▶ _About this task_
Copy out exactly the lines below that run from the one holding "[135,360,761,378] // It" to the one holding "[828,710,1011,727] [93,739,189,752] Quote", keeping both of those lines and no others.

▶ _Data_
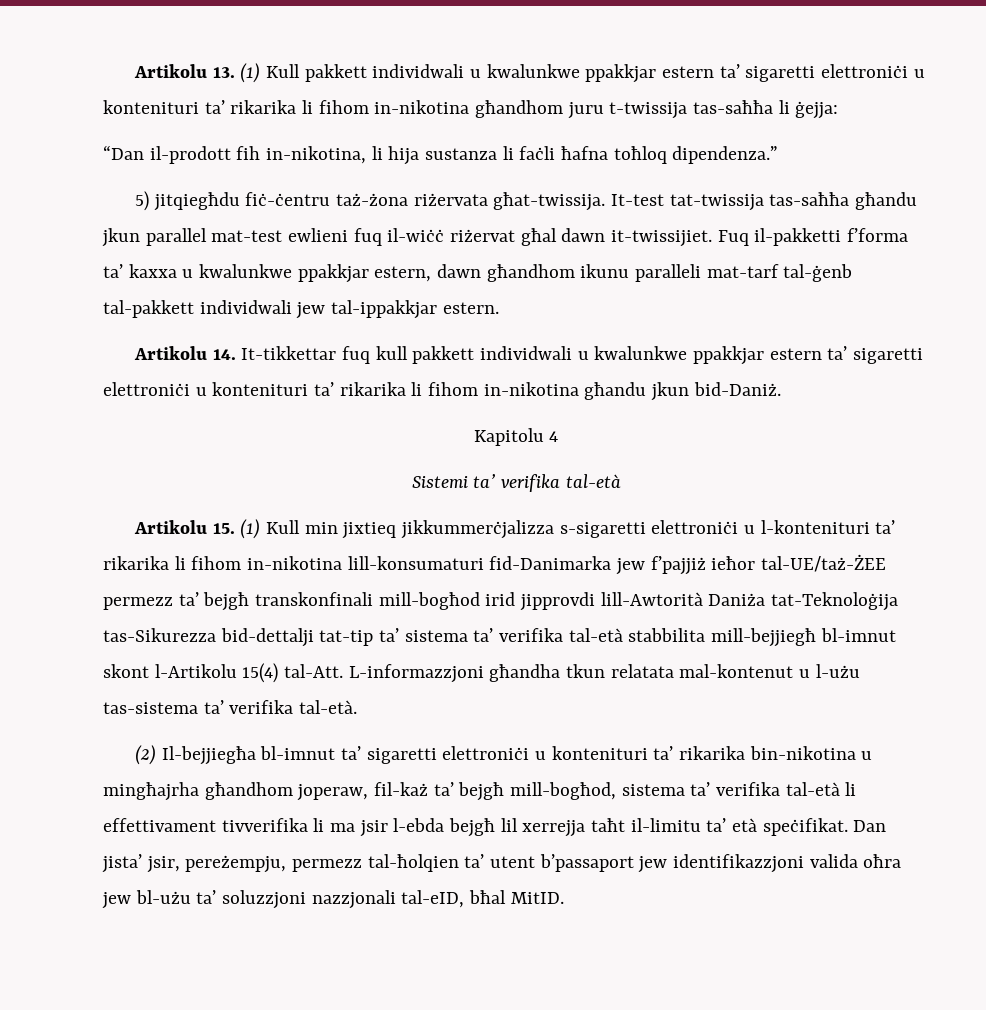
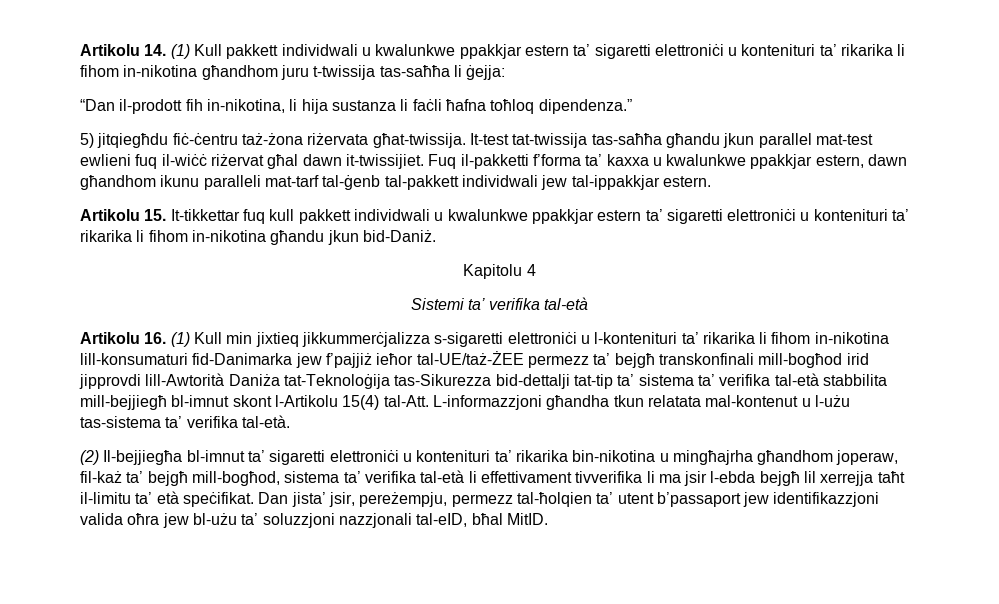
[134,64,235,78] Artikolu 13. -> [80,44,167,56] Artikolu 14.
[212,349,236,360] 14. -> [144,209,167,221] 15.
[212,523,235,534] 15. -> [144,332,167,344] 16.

* * *

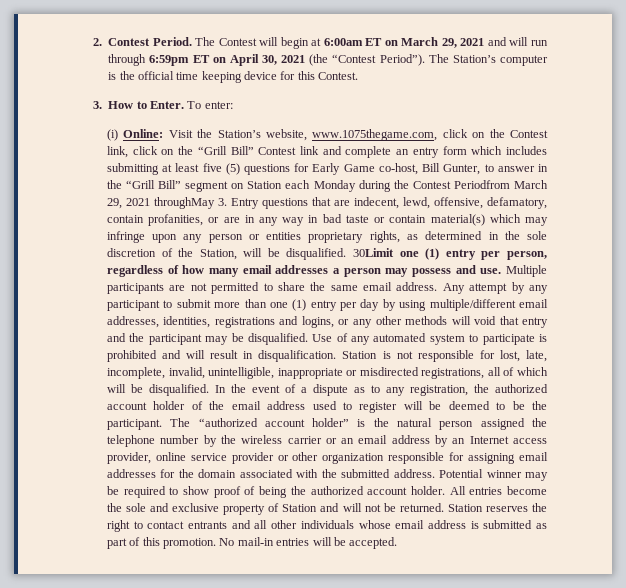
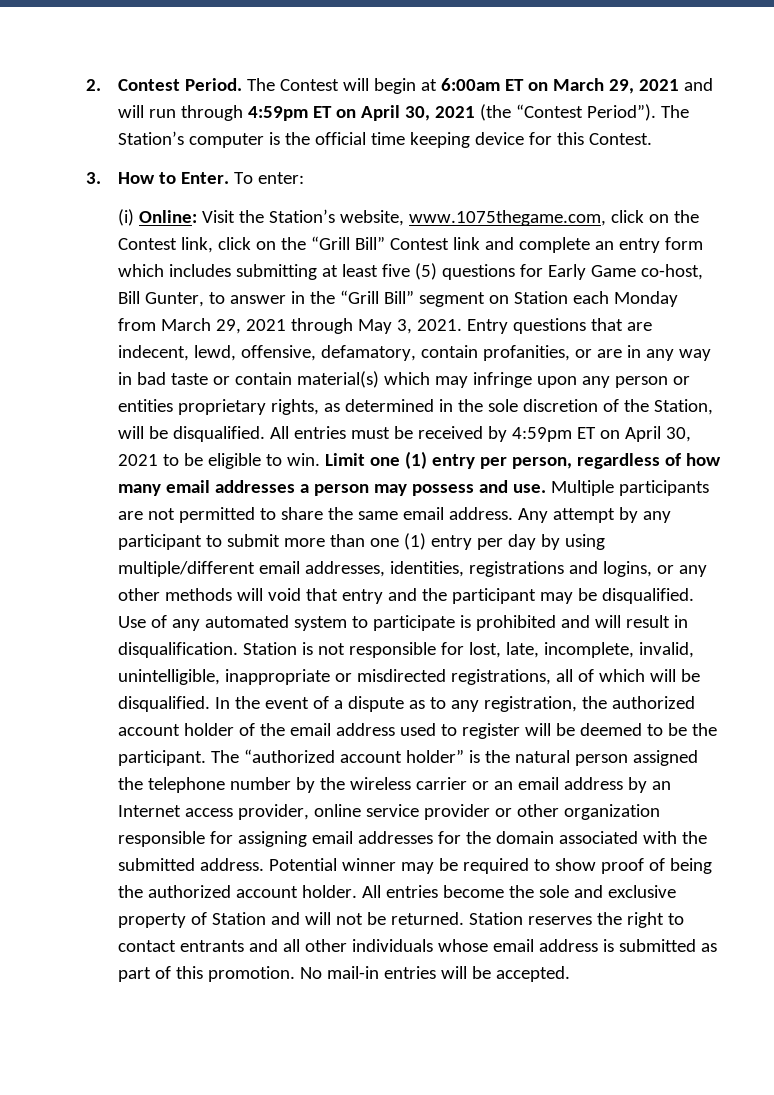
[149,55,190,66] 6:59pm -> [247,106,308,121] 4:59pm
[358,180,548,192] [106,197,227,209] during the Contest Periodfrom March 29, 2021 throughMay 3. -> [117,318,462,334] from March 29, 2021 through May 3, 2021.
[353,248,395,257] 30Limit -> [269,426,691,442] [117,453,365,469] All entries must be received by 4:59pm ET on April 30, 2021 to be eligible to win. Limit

==

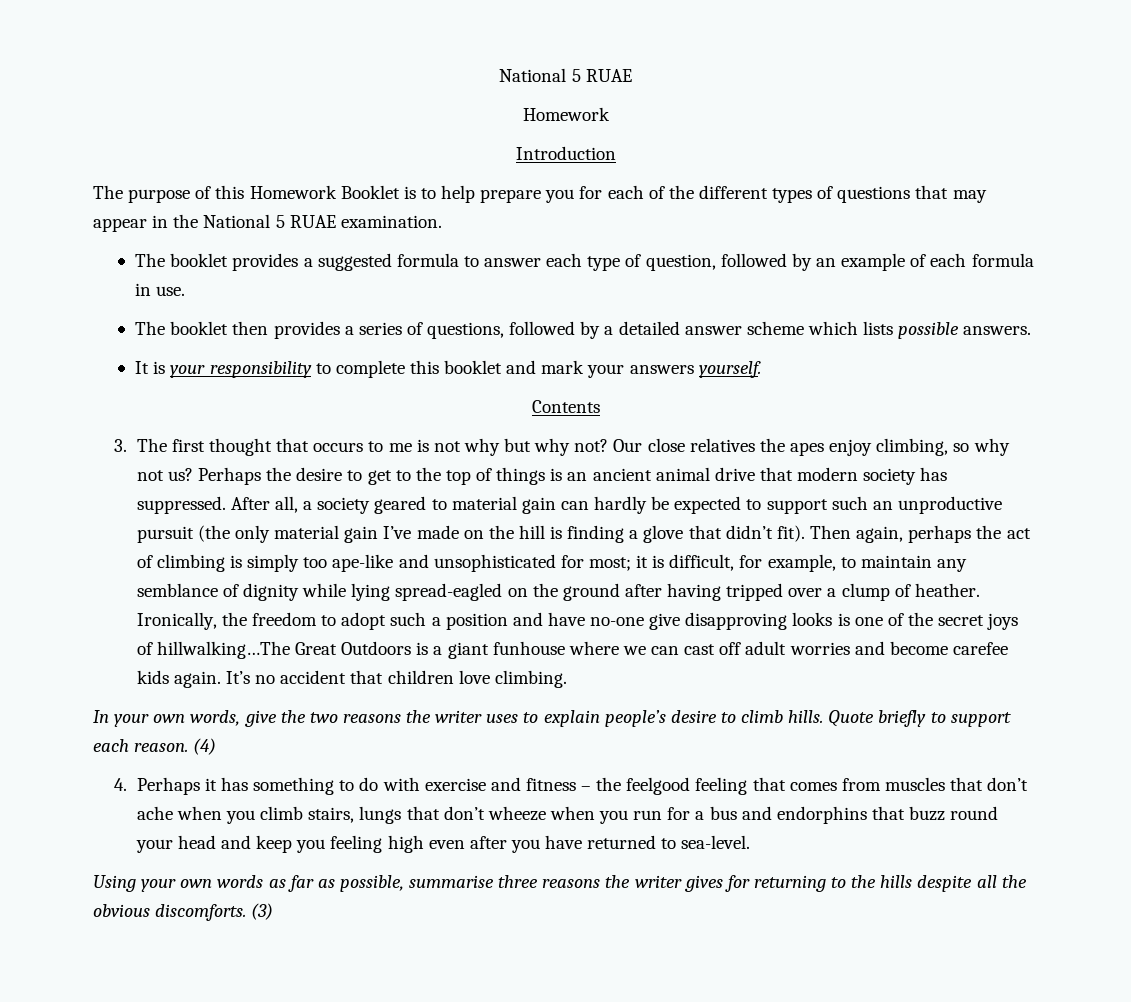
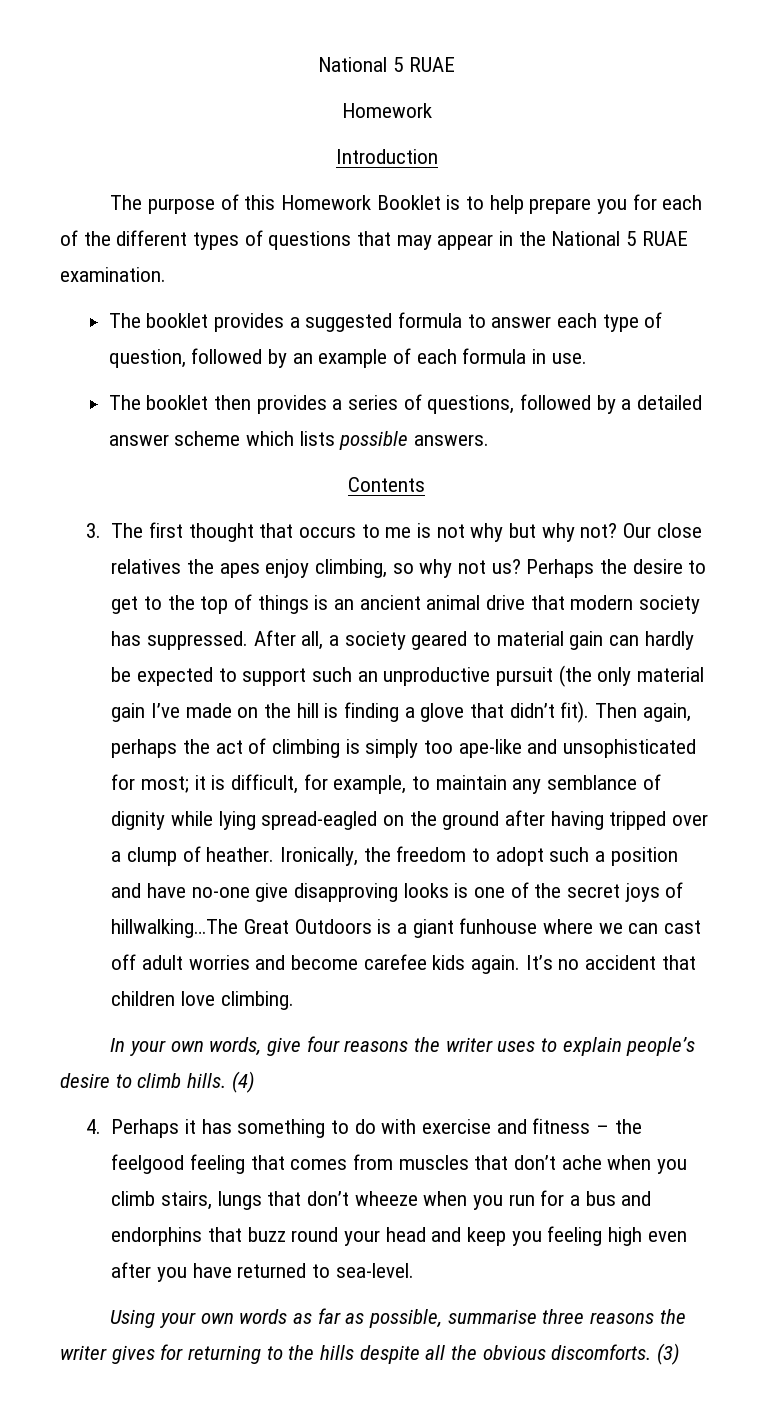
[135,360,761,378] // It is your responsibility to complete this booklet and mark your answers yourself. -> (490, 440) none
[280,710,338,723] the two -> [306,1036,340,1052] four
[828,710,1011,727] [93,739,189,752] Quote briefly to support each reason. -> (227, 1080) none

▶ _Written answer_
[135,360,761,378] // It is your responsibility to complete this booklet and mark your answers yourself. -> (490, 440) none
[280,710,338,723] the two -> [306,1036,340,1052] four
[828,710,1011,727] [93,739,189,752] Quote briefly to support each reason. -> (227, 1080) none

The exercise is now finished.